*Data for analysis*:

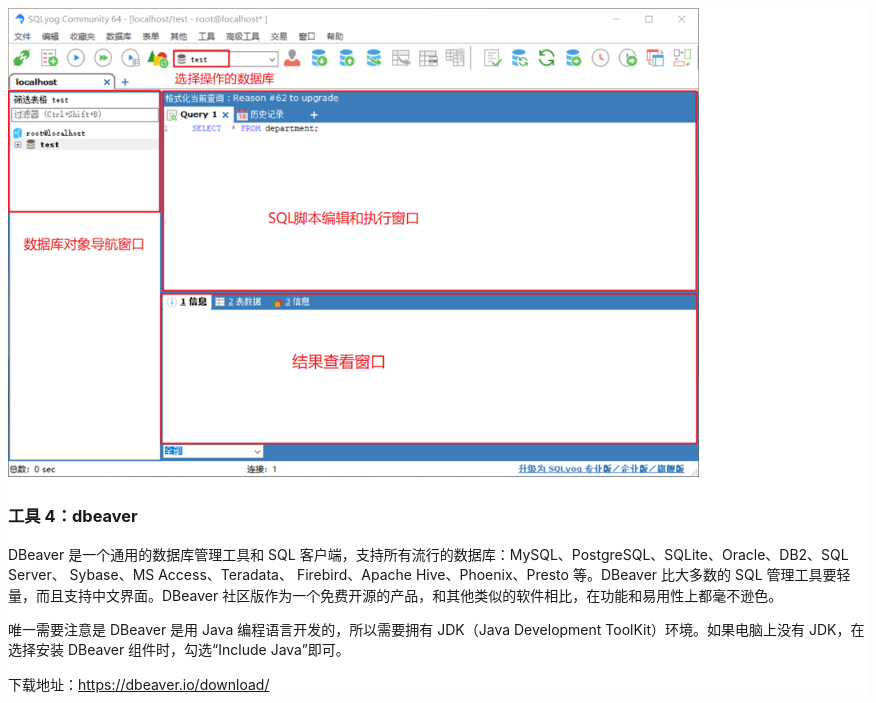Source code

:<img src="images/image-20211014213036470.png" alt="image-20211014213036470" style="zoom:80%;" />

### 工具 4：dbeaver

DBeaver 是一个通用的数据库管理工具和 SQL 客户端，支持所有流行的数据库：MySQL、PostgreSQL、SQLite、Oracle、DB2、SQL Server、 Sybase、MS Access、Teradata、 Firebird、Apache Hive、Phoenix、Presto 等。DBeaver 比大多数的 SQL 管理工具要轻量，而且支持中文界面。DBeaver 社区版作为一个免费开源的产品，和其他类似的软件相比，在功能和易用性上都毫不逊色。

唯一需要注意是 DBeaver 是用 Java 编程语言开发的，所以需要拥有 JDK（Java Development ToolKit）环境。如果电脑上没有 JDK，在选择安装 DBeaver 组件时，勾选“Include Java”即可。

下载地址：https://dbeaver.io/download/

--

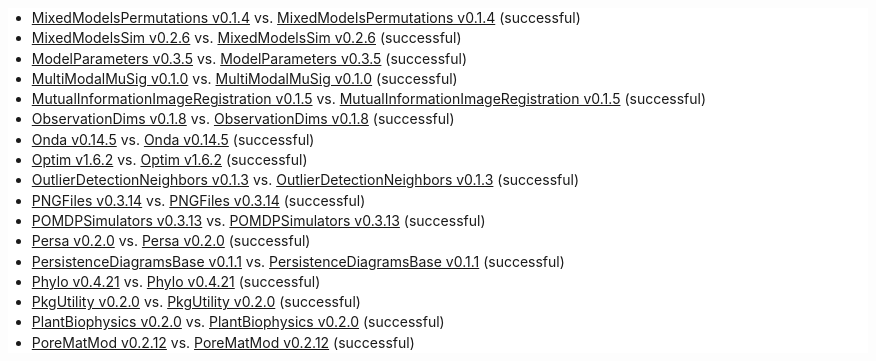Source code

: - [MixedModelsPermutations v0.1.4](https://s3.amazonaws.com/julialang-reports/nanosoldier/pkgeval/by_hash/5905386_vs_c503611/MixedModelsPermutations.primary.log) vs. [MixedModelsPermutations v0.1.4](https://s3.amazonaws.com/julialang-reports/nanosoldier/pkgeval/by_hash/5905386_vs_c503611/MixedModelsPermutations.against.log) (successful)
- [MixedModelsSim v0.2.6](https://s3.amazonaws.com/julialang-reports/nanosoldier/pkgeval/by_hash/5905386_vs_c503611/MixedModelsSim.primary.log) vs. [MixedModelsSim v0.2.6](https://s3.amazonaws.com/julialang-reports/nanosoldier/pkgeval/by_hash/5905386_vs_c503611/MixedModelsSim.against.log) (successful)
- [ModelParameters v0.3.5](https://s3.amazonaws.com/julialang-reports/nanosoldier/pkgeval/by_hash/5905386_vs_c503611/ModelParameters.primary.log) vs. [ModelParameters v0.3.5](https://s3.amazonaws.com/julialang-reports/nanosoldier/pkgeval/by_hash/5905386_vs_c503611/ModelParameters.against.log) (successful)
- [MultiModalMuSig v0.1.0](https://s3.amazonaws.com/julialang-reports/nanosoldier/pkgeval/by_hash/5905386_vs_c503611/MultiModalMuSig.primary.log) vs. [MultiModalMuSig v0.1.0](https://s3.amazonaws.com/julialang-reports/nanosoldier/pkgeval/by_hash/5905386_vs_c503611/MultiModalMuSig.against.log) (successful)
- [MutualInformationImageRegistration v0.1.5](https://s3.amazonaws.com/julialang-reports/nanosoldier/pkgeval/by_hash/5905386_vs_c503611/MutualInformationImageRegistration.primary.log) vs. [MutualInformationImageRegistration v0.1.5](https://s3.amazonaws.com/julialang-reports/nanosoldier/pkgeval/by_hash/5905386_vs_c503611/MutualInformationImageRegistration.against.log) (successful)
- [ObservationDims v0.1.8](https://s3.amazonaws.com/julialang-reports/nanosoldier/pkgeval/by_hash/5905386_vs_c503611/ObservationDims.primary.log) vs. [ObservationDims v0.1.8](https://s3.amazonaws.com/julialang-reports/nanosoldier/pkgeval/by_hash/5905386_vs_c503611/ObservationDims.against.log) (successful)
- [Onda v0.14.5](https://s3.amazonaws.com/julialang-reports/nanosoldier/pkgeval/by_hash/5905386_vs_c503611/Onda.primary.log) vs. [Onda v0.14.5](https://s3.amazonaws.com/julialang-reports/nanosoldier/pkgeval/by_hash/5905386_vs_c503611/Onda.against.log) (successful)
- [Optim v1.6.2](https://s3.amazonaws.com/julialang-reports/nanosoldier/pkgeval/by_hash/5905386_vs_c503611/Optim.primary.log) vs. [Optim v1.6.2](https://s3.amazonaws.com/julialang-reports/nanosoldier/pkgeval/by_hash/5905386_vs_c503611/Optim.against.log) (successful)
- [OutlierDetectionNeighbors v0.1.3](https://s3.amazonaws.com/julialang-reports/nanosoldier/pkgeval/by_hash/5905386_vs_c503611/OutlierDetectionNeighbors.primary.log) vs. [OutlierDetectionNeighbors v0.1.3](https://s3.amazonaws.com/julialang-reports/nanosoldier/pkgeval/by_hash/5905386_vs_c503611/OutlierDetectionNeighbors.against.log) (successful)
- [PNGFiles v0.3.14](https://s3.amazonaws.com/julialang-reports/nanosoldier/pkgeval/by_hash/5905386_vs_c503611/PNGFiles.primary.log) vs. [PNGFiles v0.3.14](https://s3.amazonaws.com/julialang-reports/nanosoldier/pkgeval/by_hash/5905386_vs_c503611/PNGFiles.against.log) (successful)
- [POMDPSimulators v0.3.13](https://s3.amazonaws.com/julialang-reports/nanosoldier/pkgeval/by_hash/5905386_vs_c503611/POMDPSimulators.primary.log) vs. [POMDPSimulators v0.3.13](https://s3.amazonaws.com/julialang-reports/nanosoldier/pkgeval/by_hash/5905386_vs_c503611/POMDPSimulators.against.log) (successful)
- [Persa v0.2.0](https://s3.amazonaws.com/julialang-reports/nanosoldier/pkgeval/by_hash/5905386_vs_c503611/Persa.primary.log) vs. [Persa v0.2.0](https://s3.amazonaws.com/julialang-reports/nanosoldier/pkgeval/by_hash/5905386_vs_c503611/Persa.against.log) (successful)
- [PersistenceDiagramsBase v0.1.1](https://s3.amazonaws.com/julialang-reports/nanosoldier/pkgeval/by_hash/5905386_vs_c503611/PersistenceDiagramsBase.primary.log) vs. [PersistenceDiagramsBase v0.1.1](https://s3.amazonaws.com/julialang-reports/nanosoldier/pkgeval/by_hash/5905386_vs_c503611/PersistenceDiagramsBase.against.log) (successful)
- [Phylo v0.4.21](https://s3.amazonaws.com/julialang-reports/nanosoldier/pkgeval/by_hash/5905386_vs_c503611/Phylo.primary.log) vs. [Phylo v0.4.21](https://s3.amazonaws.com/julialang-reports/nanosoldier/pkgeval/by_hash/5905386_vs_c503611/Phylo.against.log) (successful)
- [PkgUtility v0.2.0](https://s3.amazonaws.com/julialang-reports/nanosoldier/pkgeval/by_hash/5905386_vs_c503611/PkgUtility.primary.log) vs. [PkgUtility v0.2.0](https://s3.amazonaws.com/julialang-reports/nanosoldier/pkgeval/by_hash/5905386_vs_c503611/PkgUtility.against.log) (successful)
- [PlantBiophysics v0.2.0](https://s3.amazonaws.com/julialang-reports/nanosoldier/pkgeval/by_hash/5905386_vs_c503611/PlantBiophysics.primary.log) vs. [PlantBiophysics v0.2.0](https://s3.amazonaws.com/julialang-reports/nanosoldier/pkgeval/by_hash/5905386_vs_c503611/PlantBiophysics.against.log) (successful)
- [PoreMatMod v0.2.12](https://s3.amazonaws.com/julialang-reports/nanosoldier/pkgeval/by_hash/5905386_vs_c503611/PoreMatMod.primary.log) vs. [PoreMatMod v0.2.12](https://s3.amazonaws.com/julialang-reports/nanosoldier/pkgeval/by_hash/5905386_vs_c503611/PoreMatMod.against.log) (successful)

*What you should do*: Using the data above, extract exactly the lines from the one that holds "唯一需要注意是 DBeaver 是用" to the one that holds "下载地址：https://dbeaver.io/download/", both ends included, and no others.

*Exercise result*:
唯一需要注意是 DBeaver 是用 Java 编程语言开发的，所以需要拥有 JDK（Java Development ToolKit）环境。如果电脑上没有 JDK，在选择安装 DBeaver 组件时，勾选“Include Java”即可。

下载地址：https://dbeaver.io/download/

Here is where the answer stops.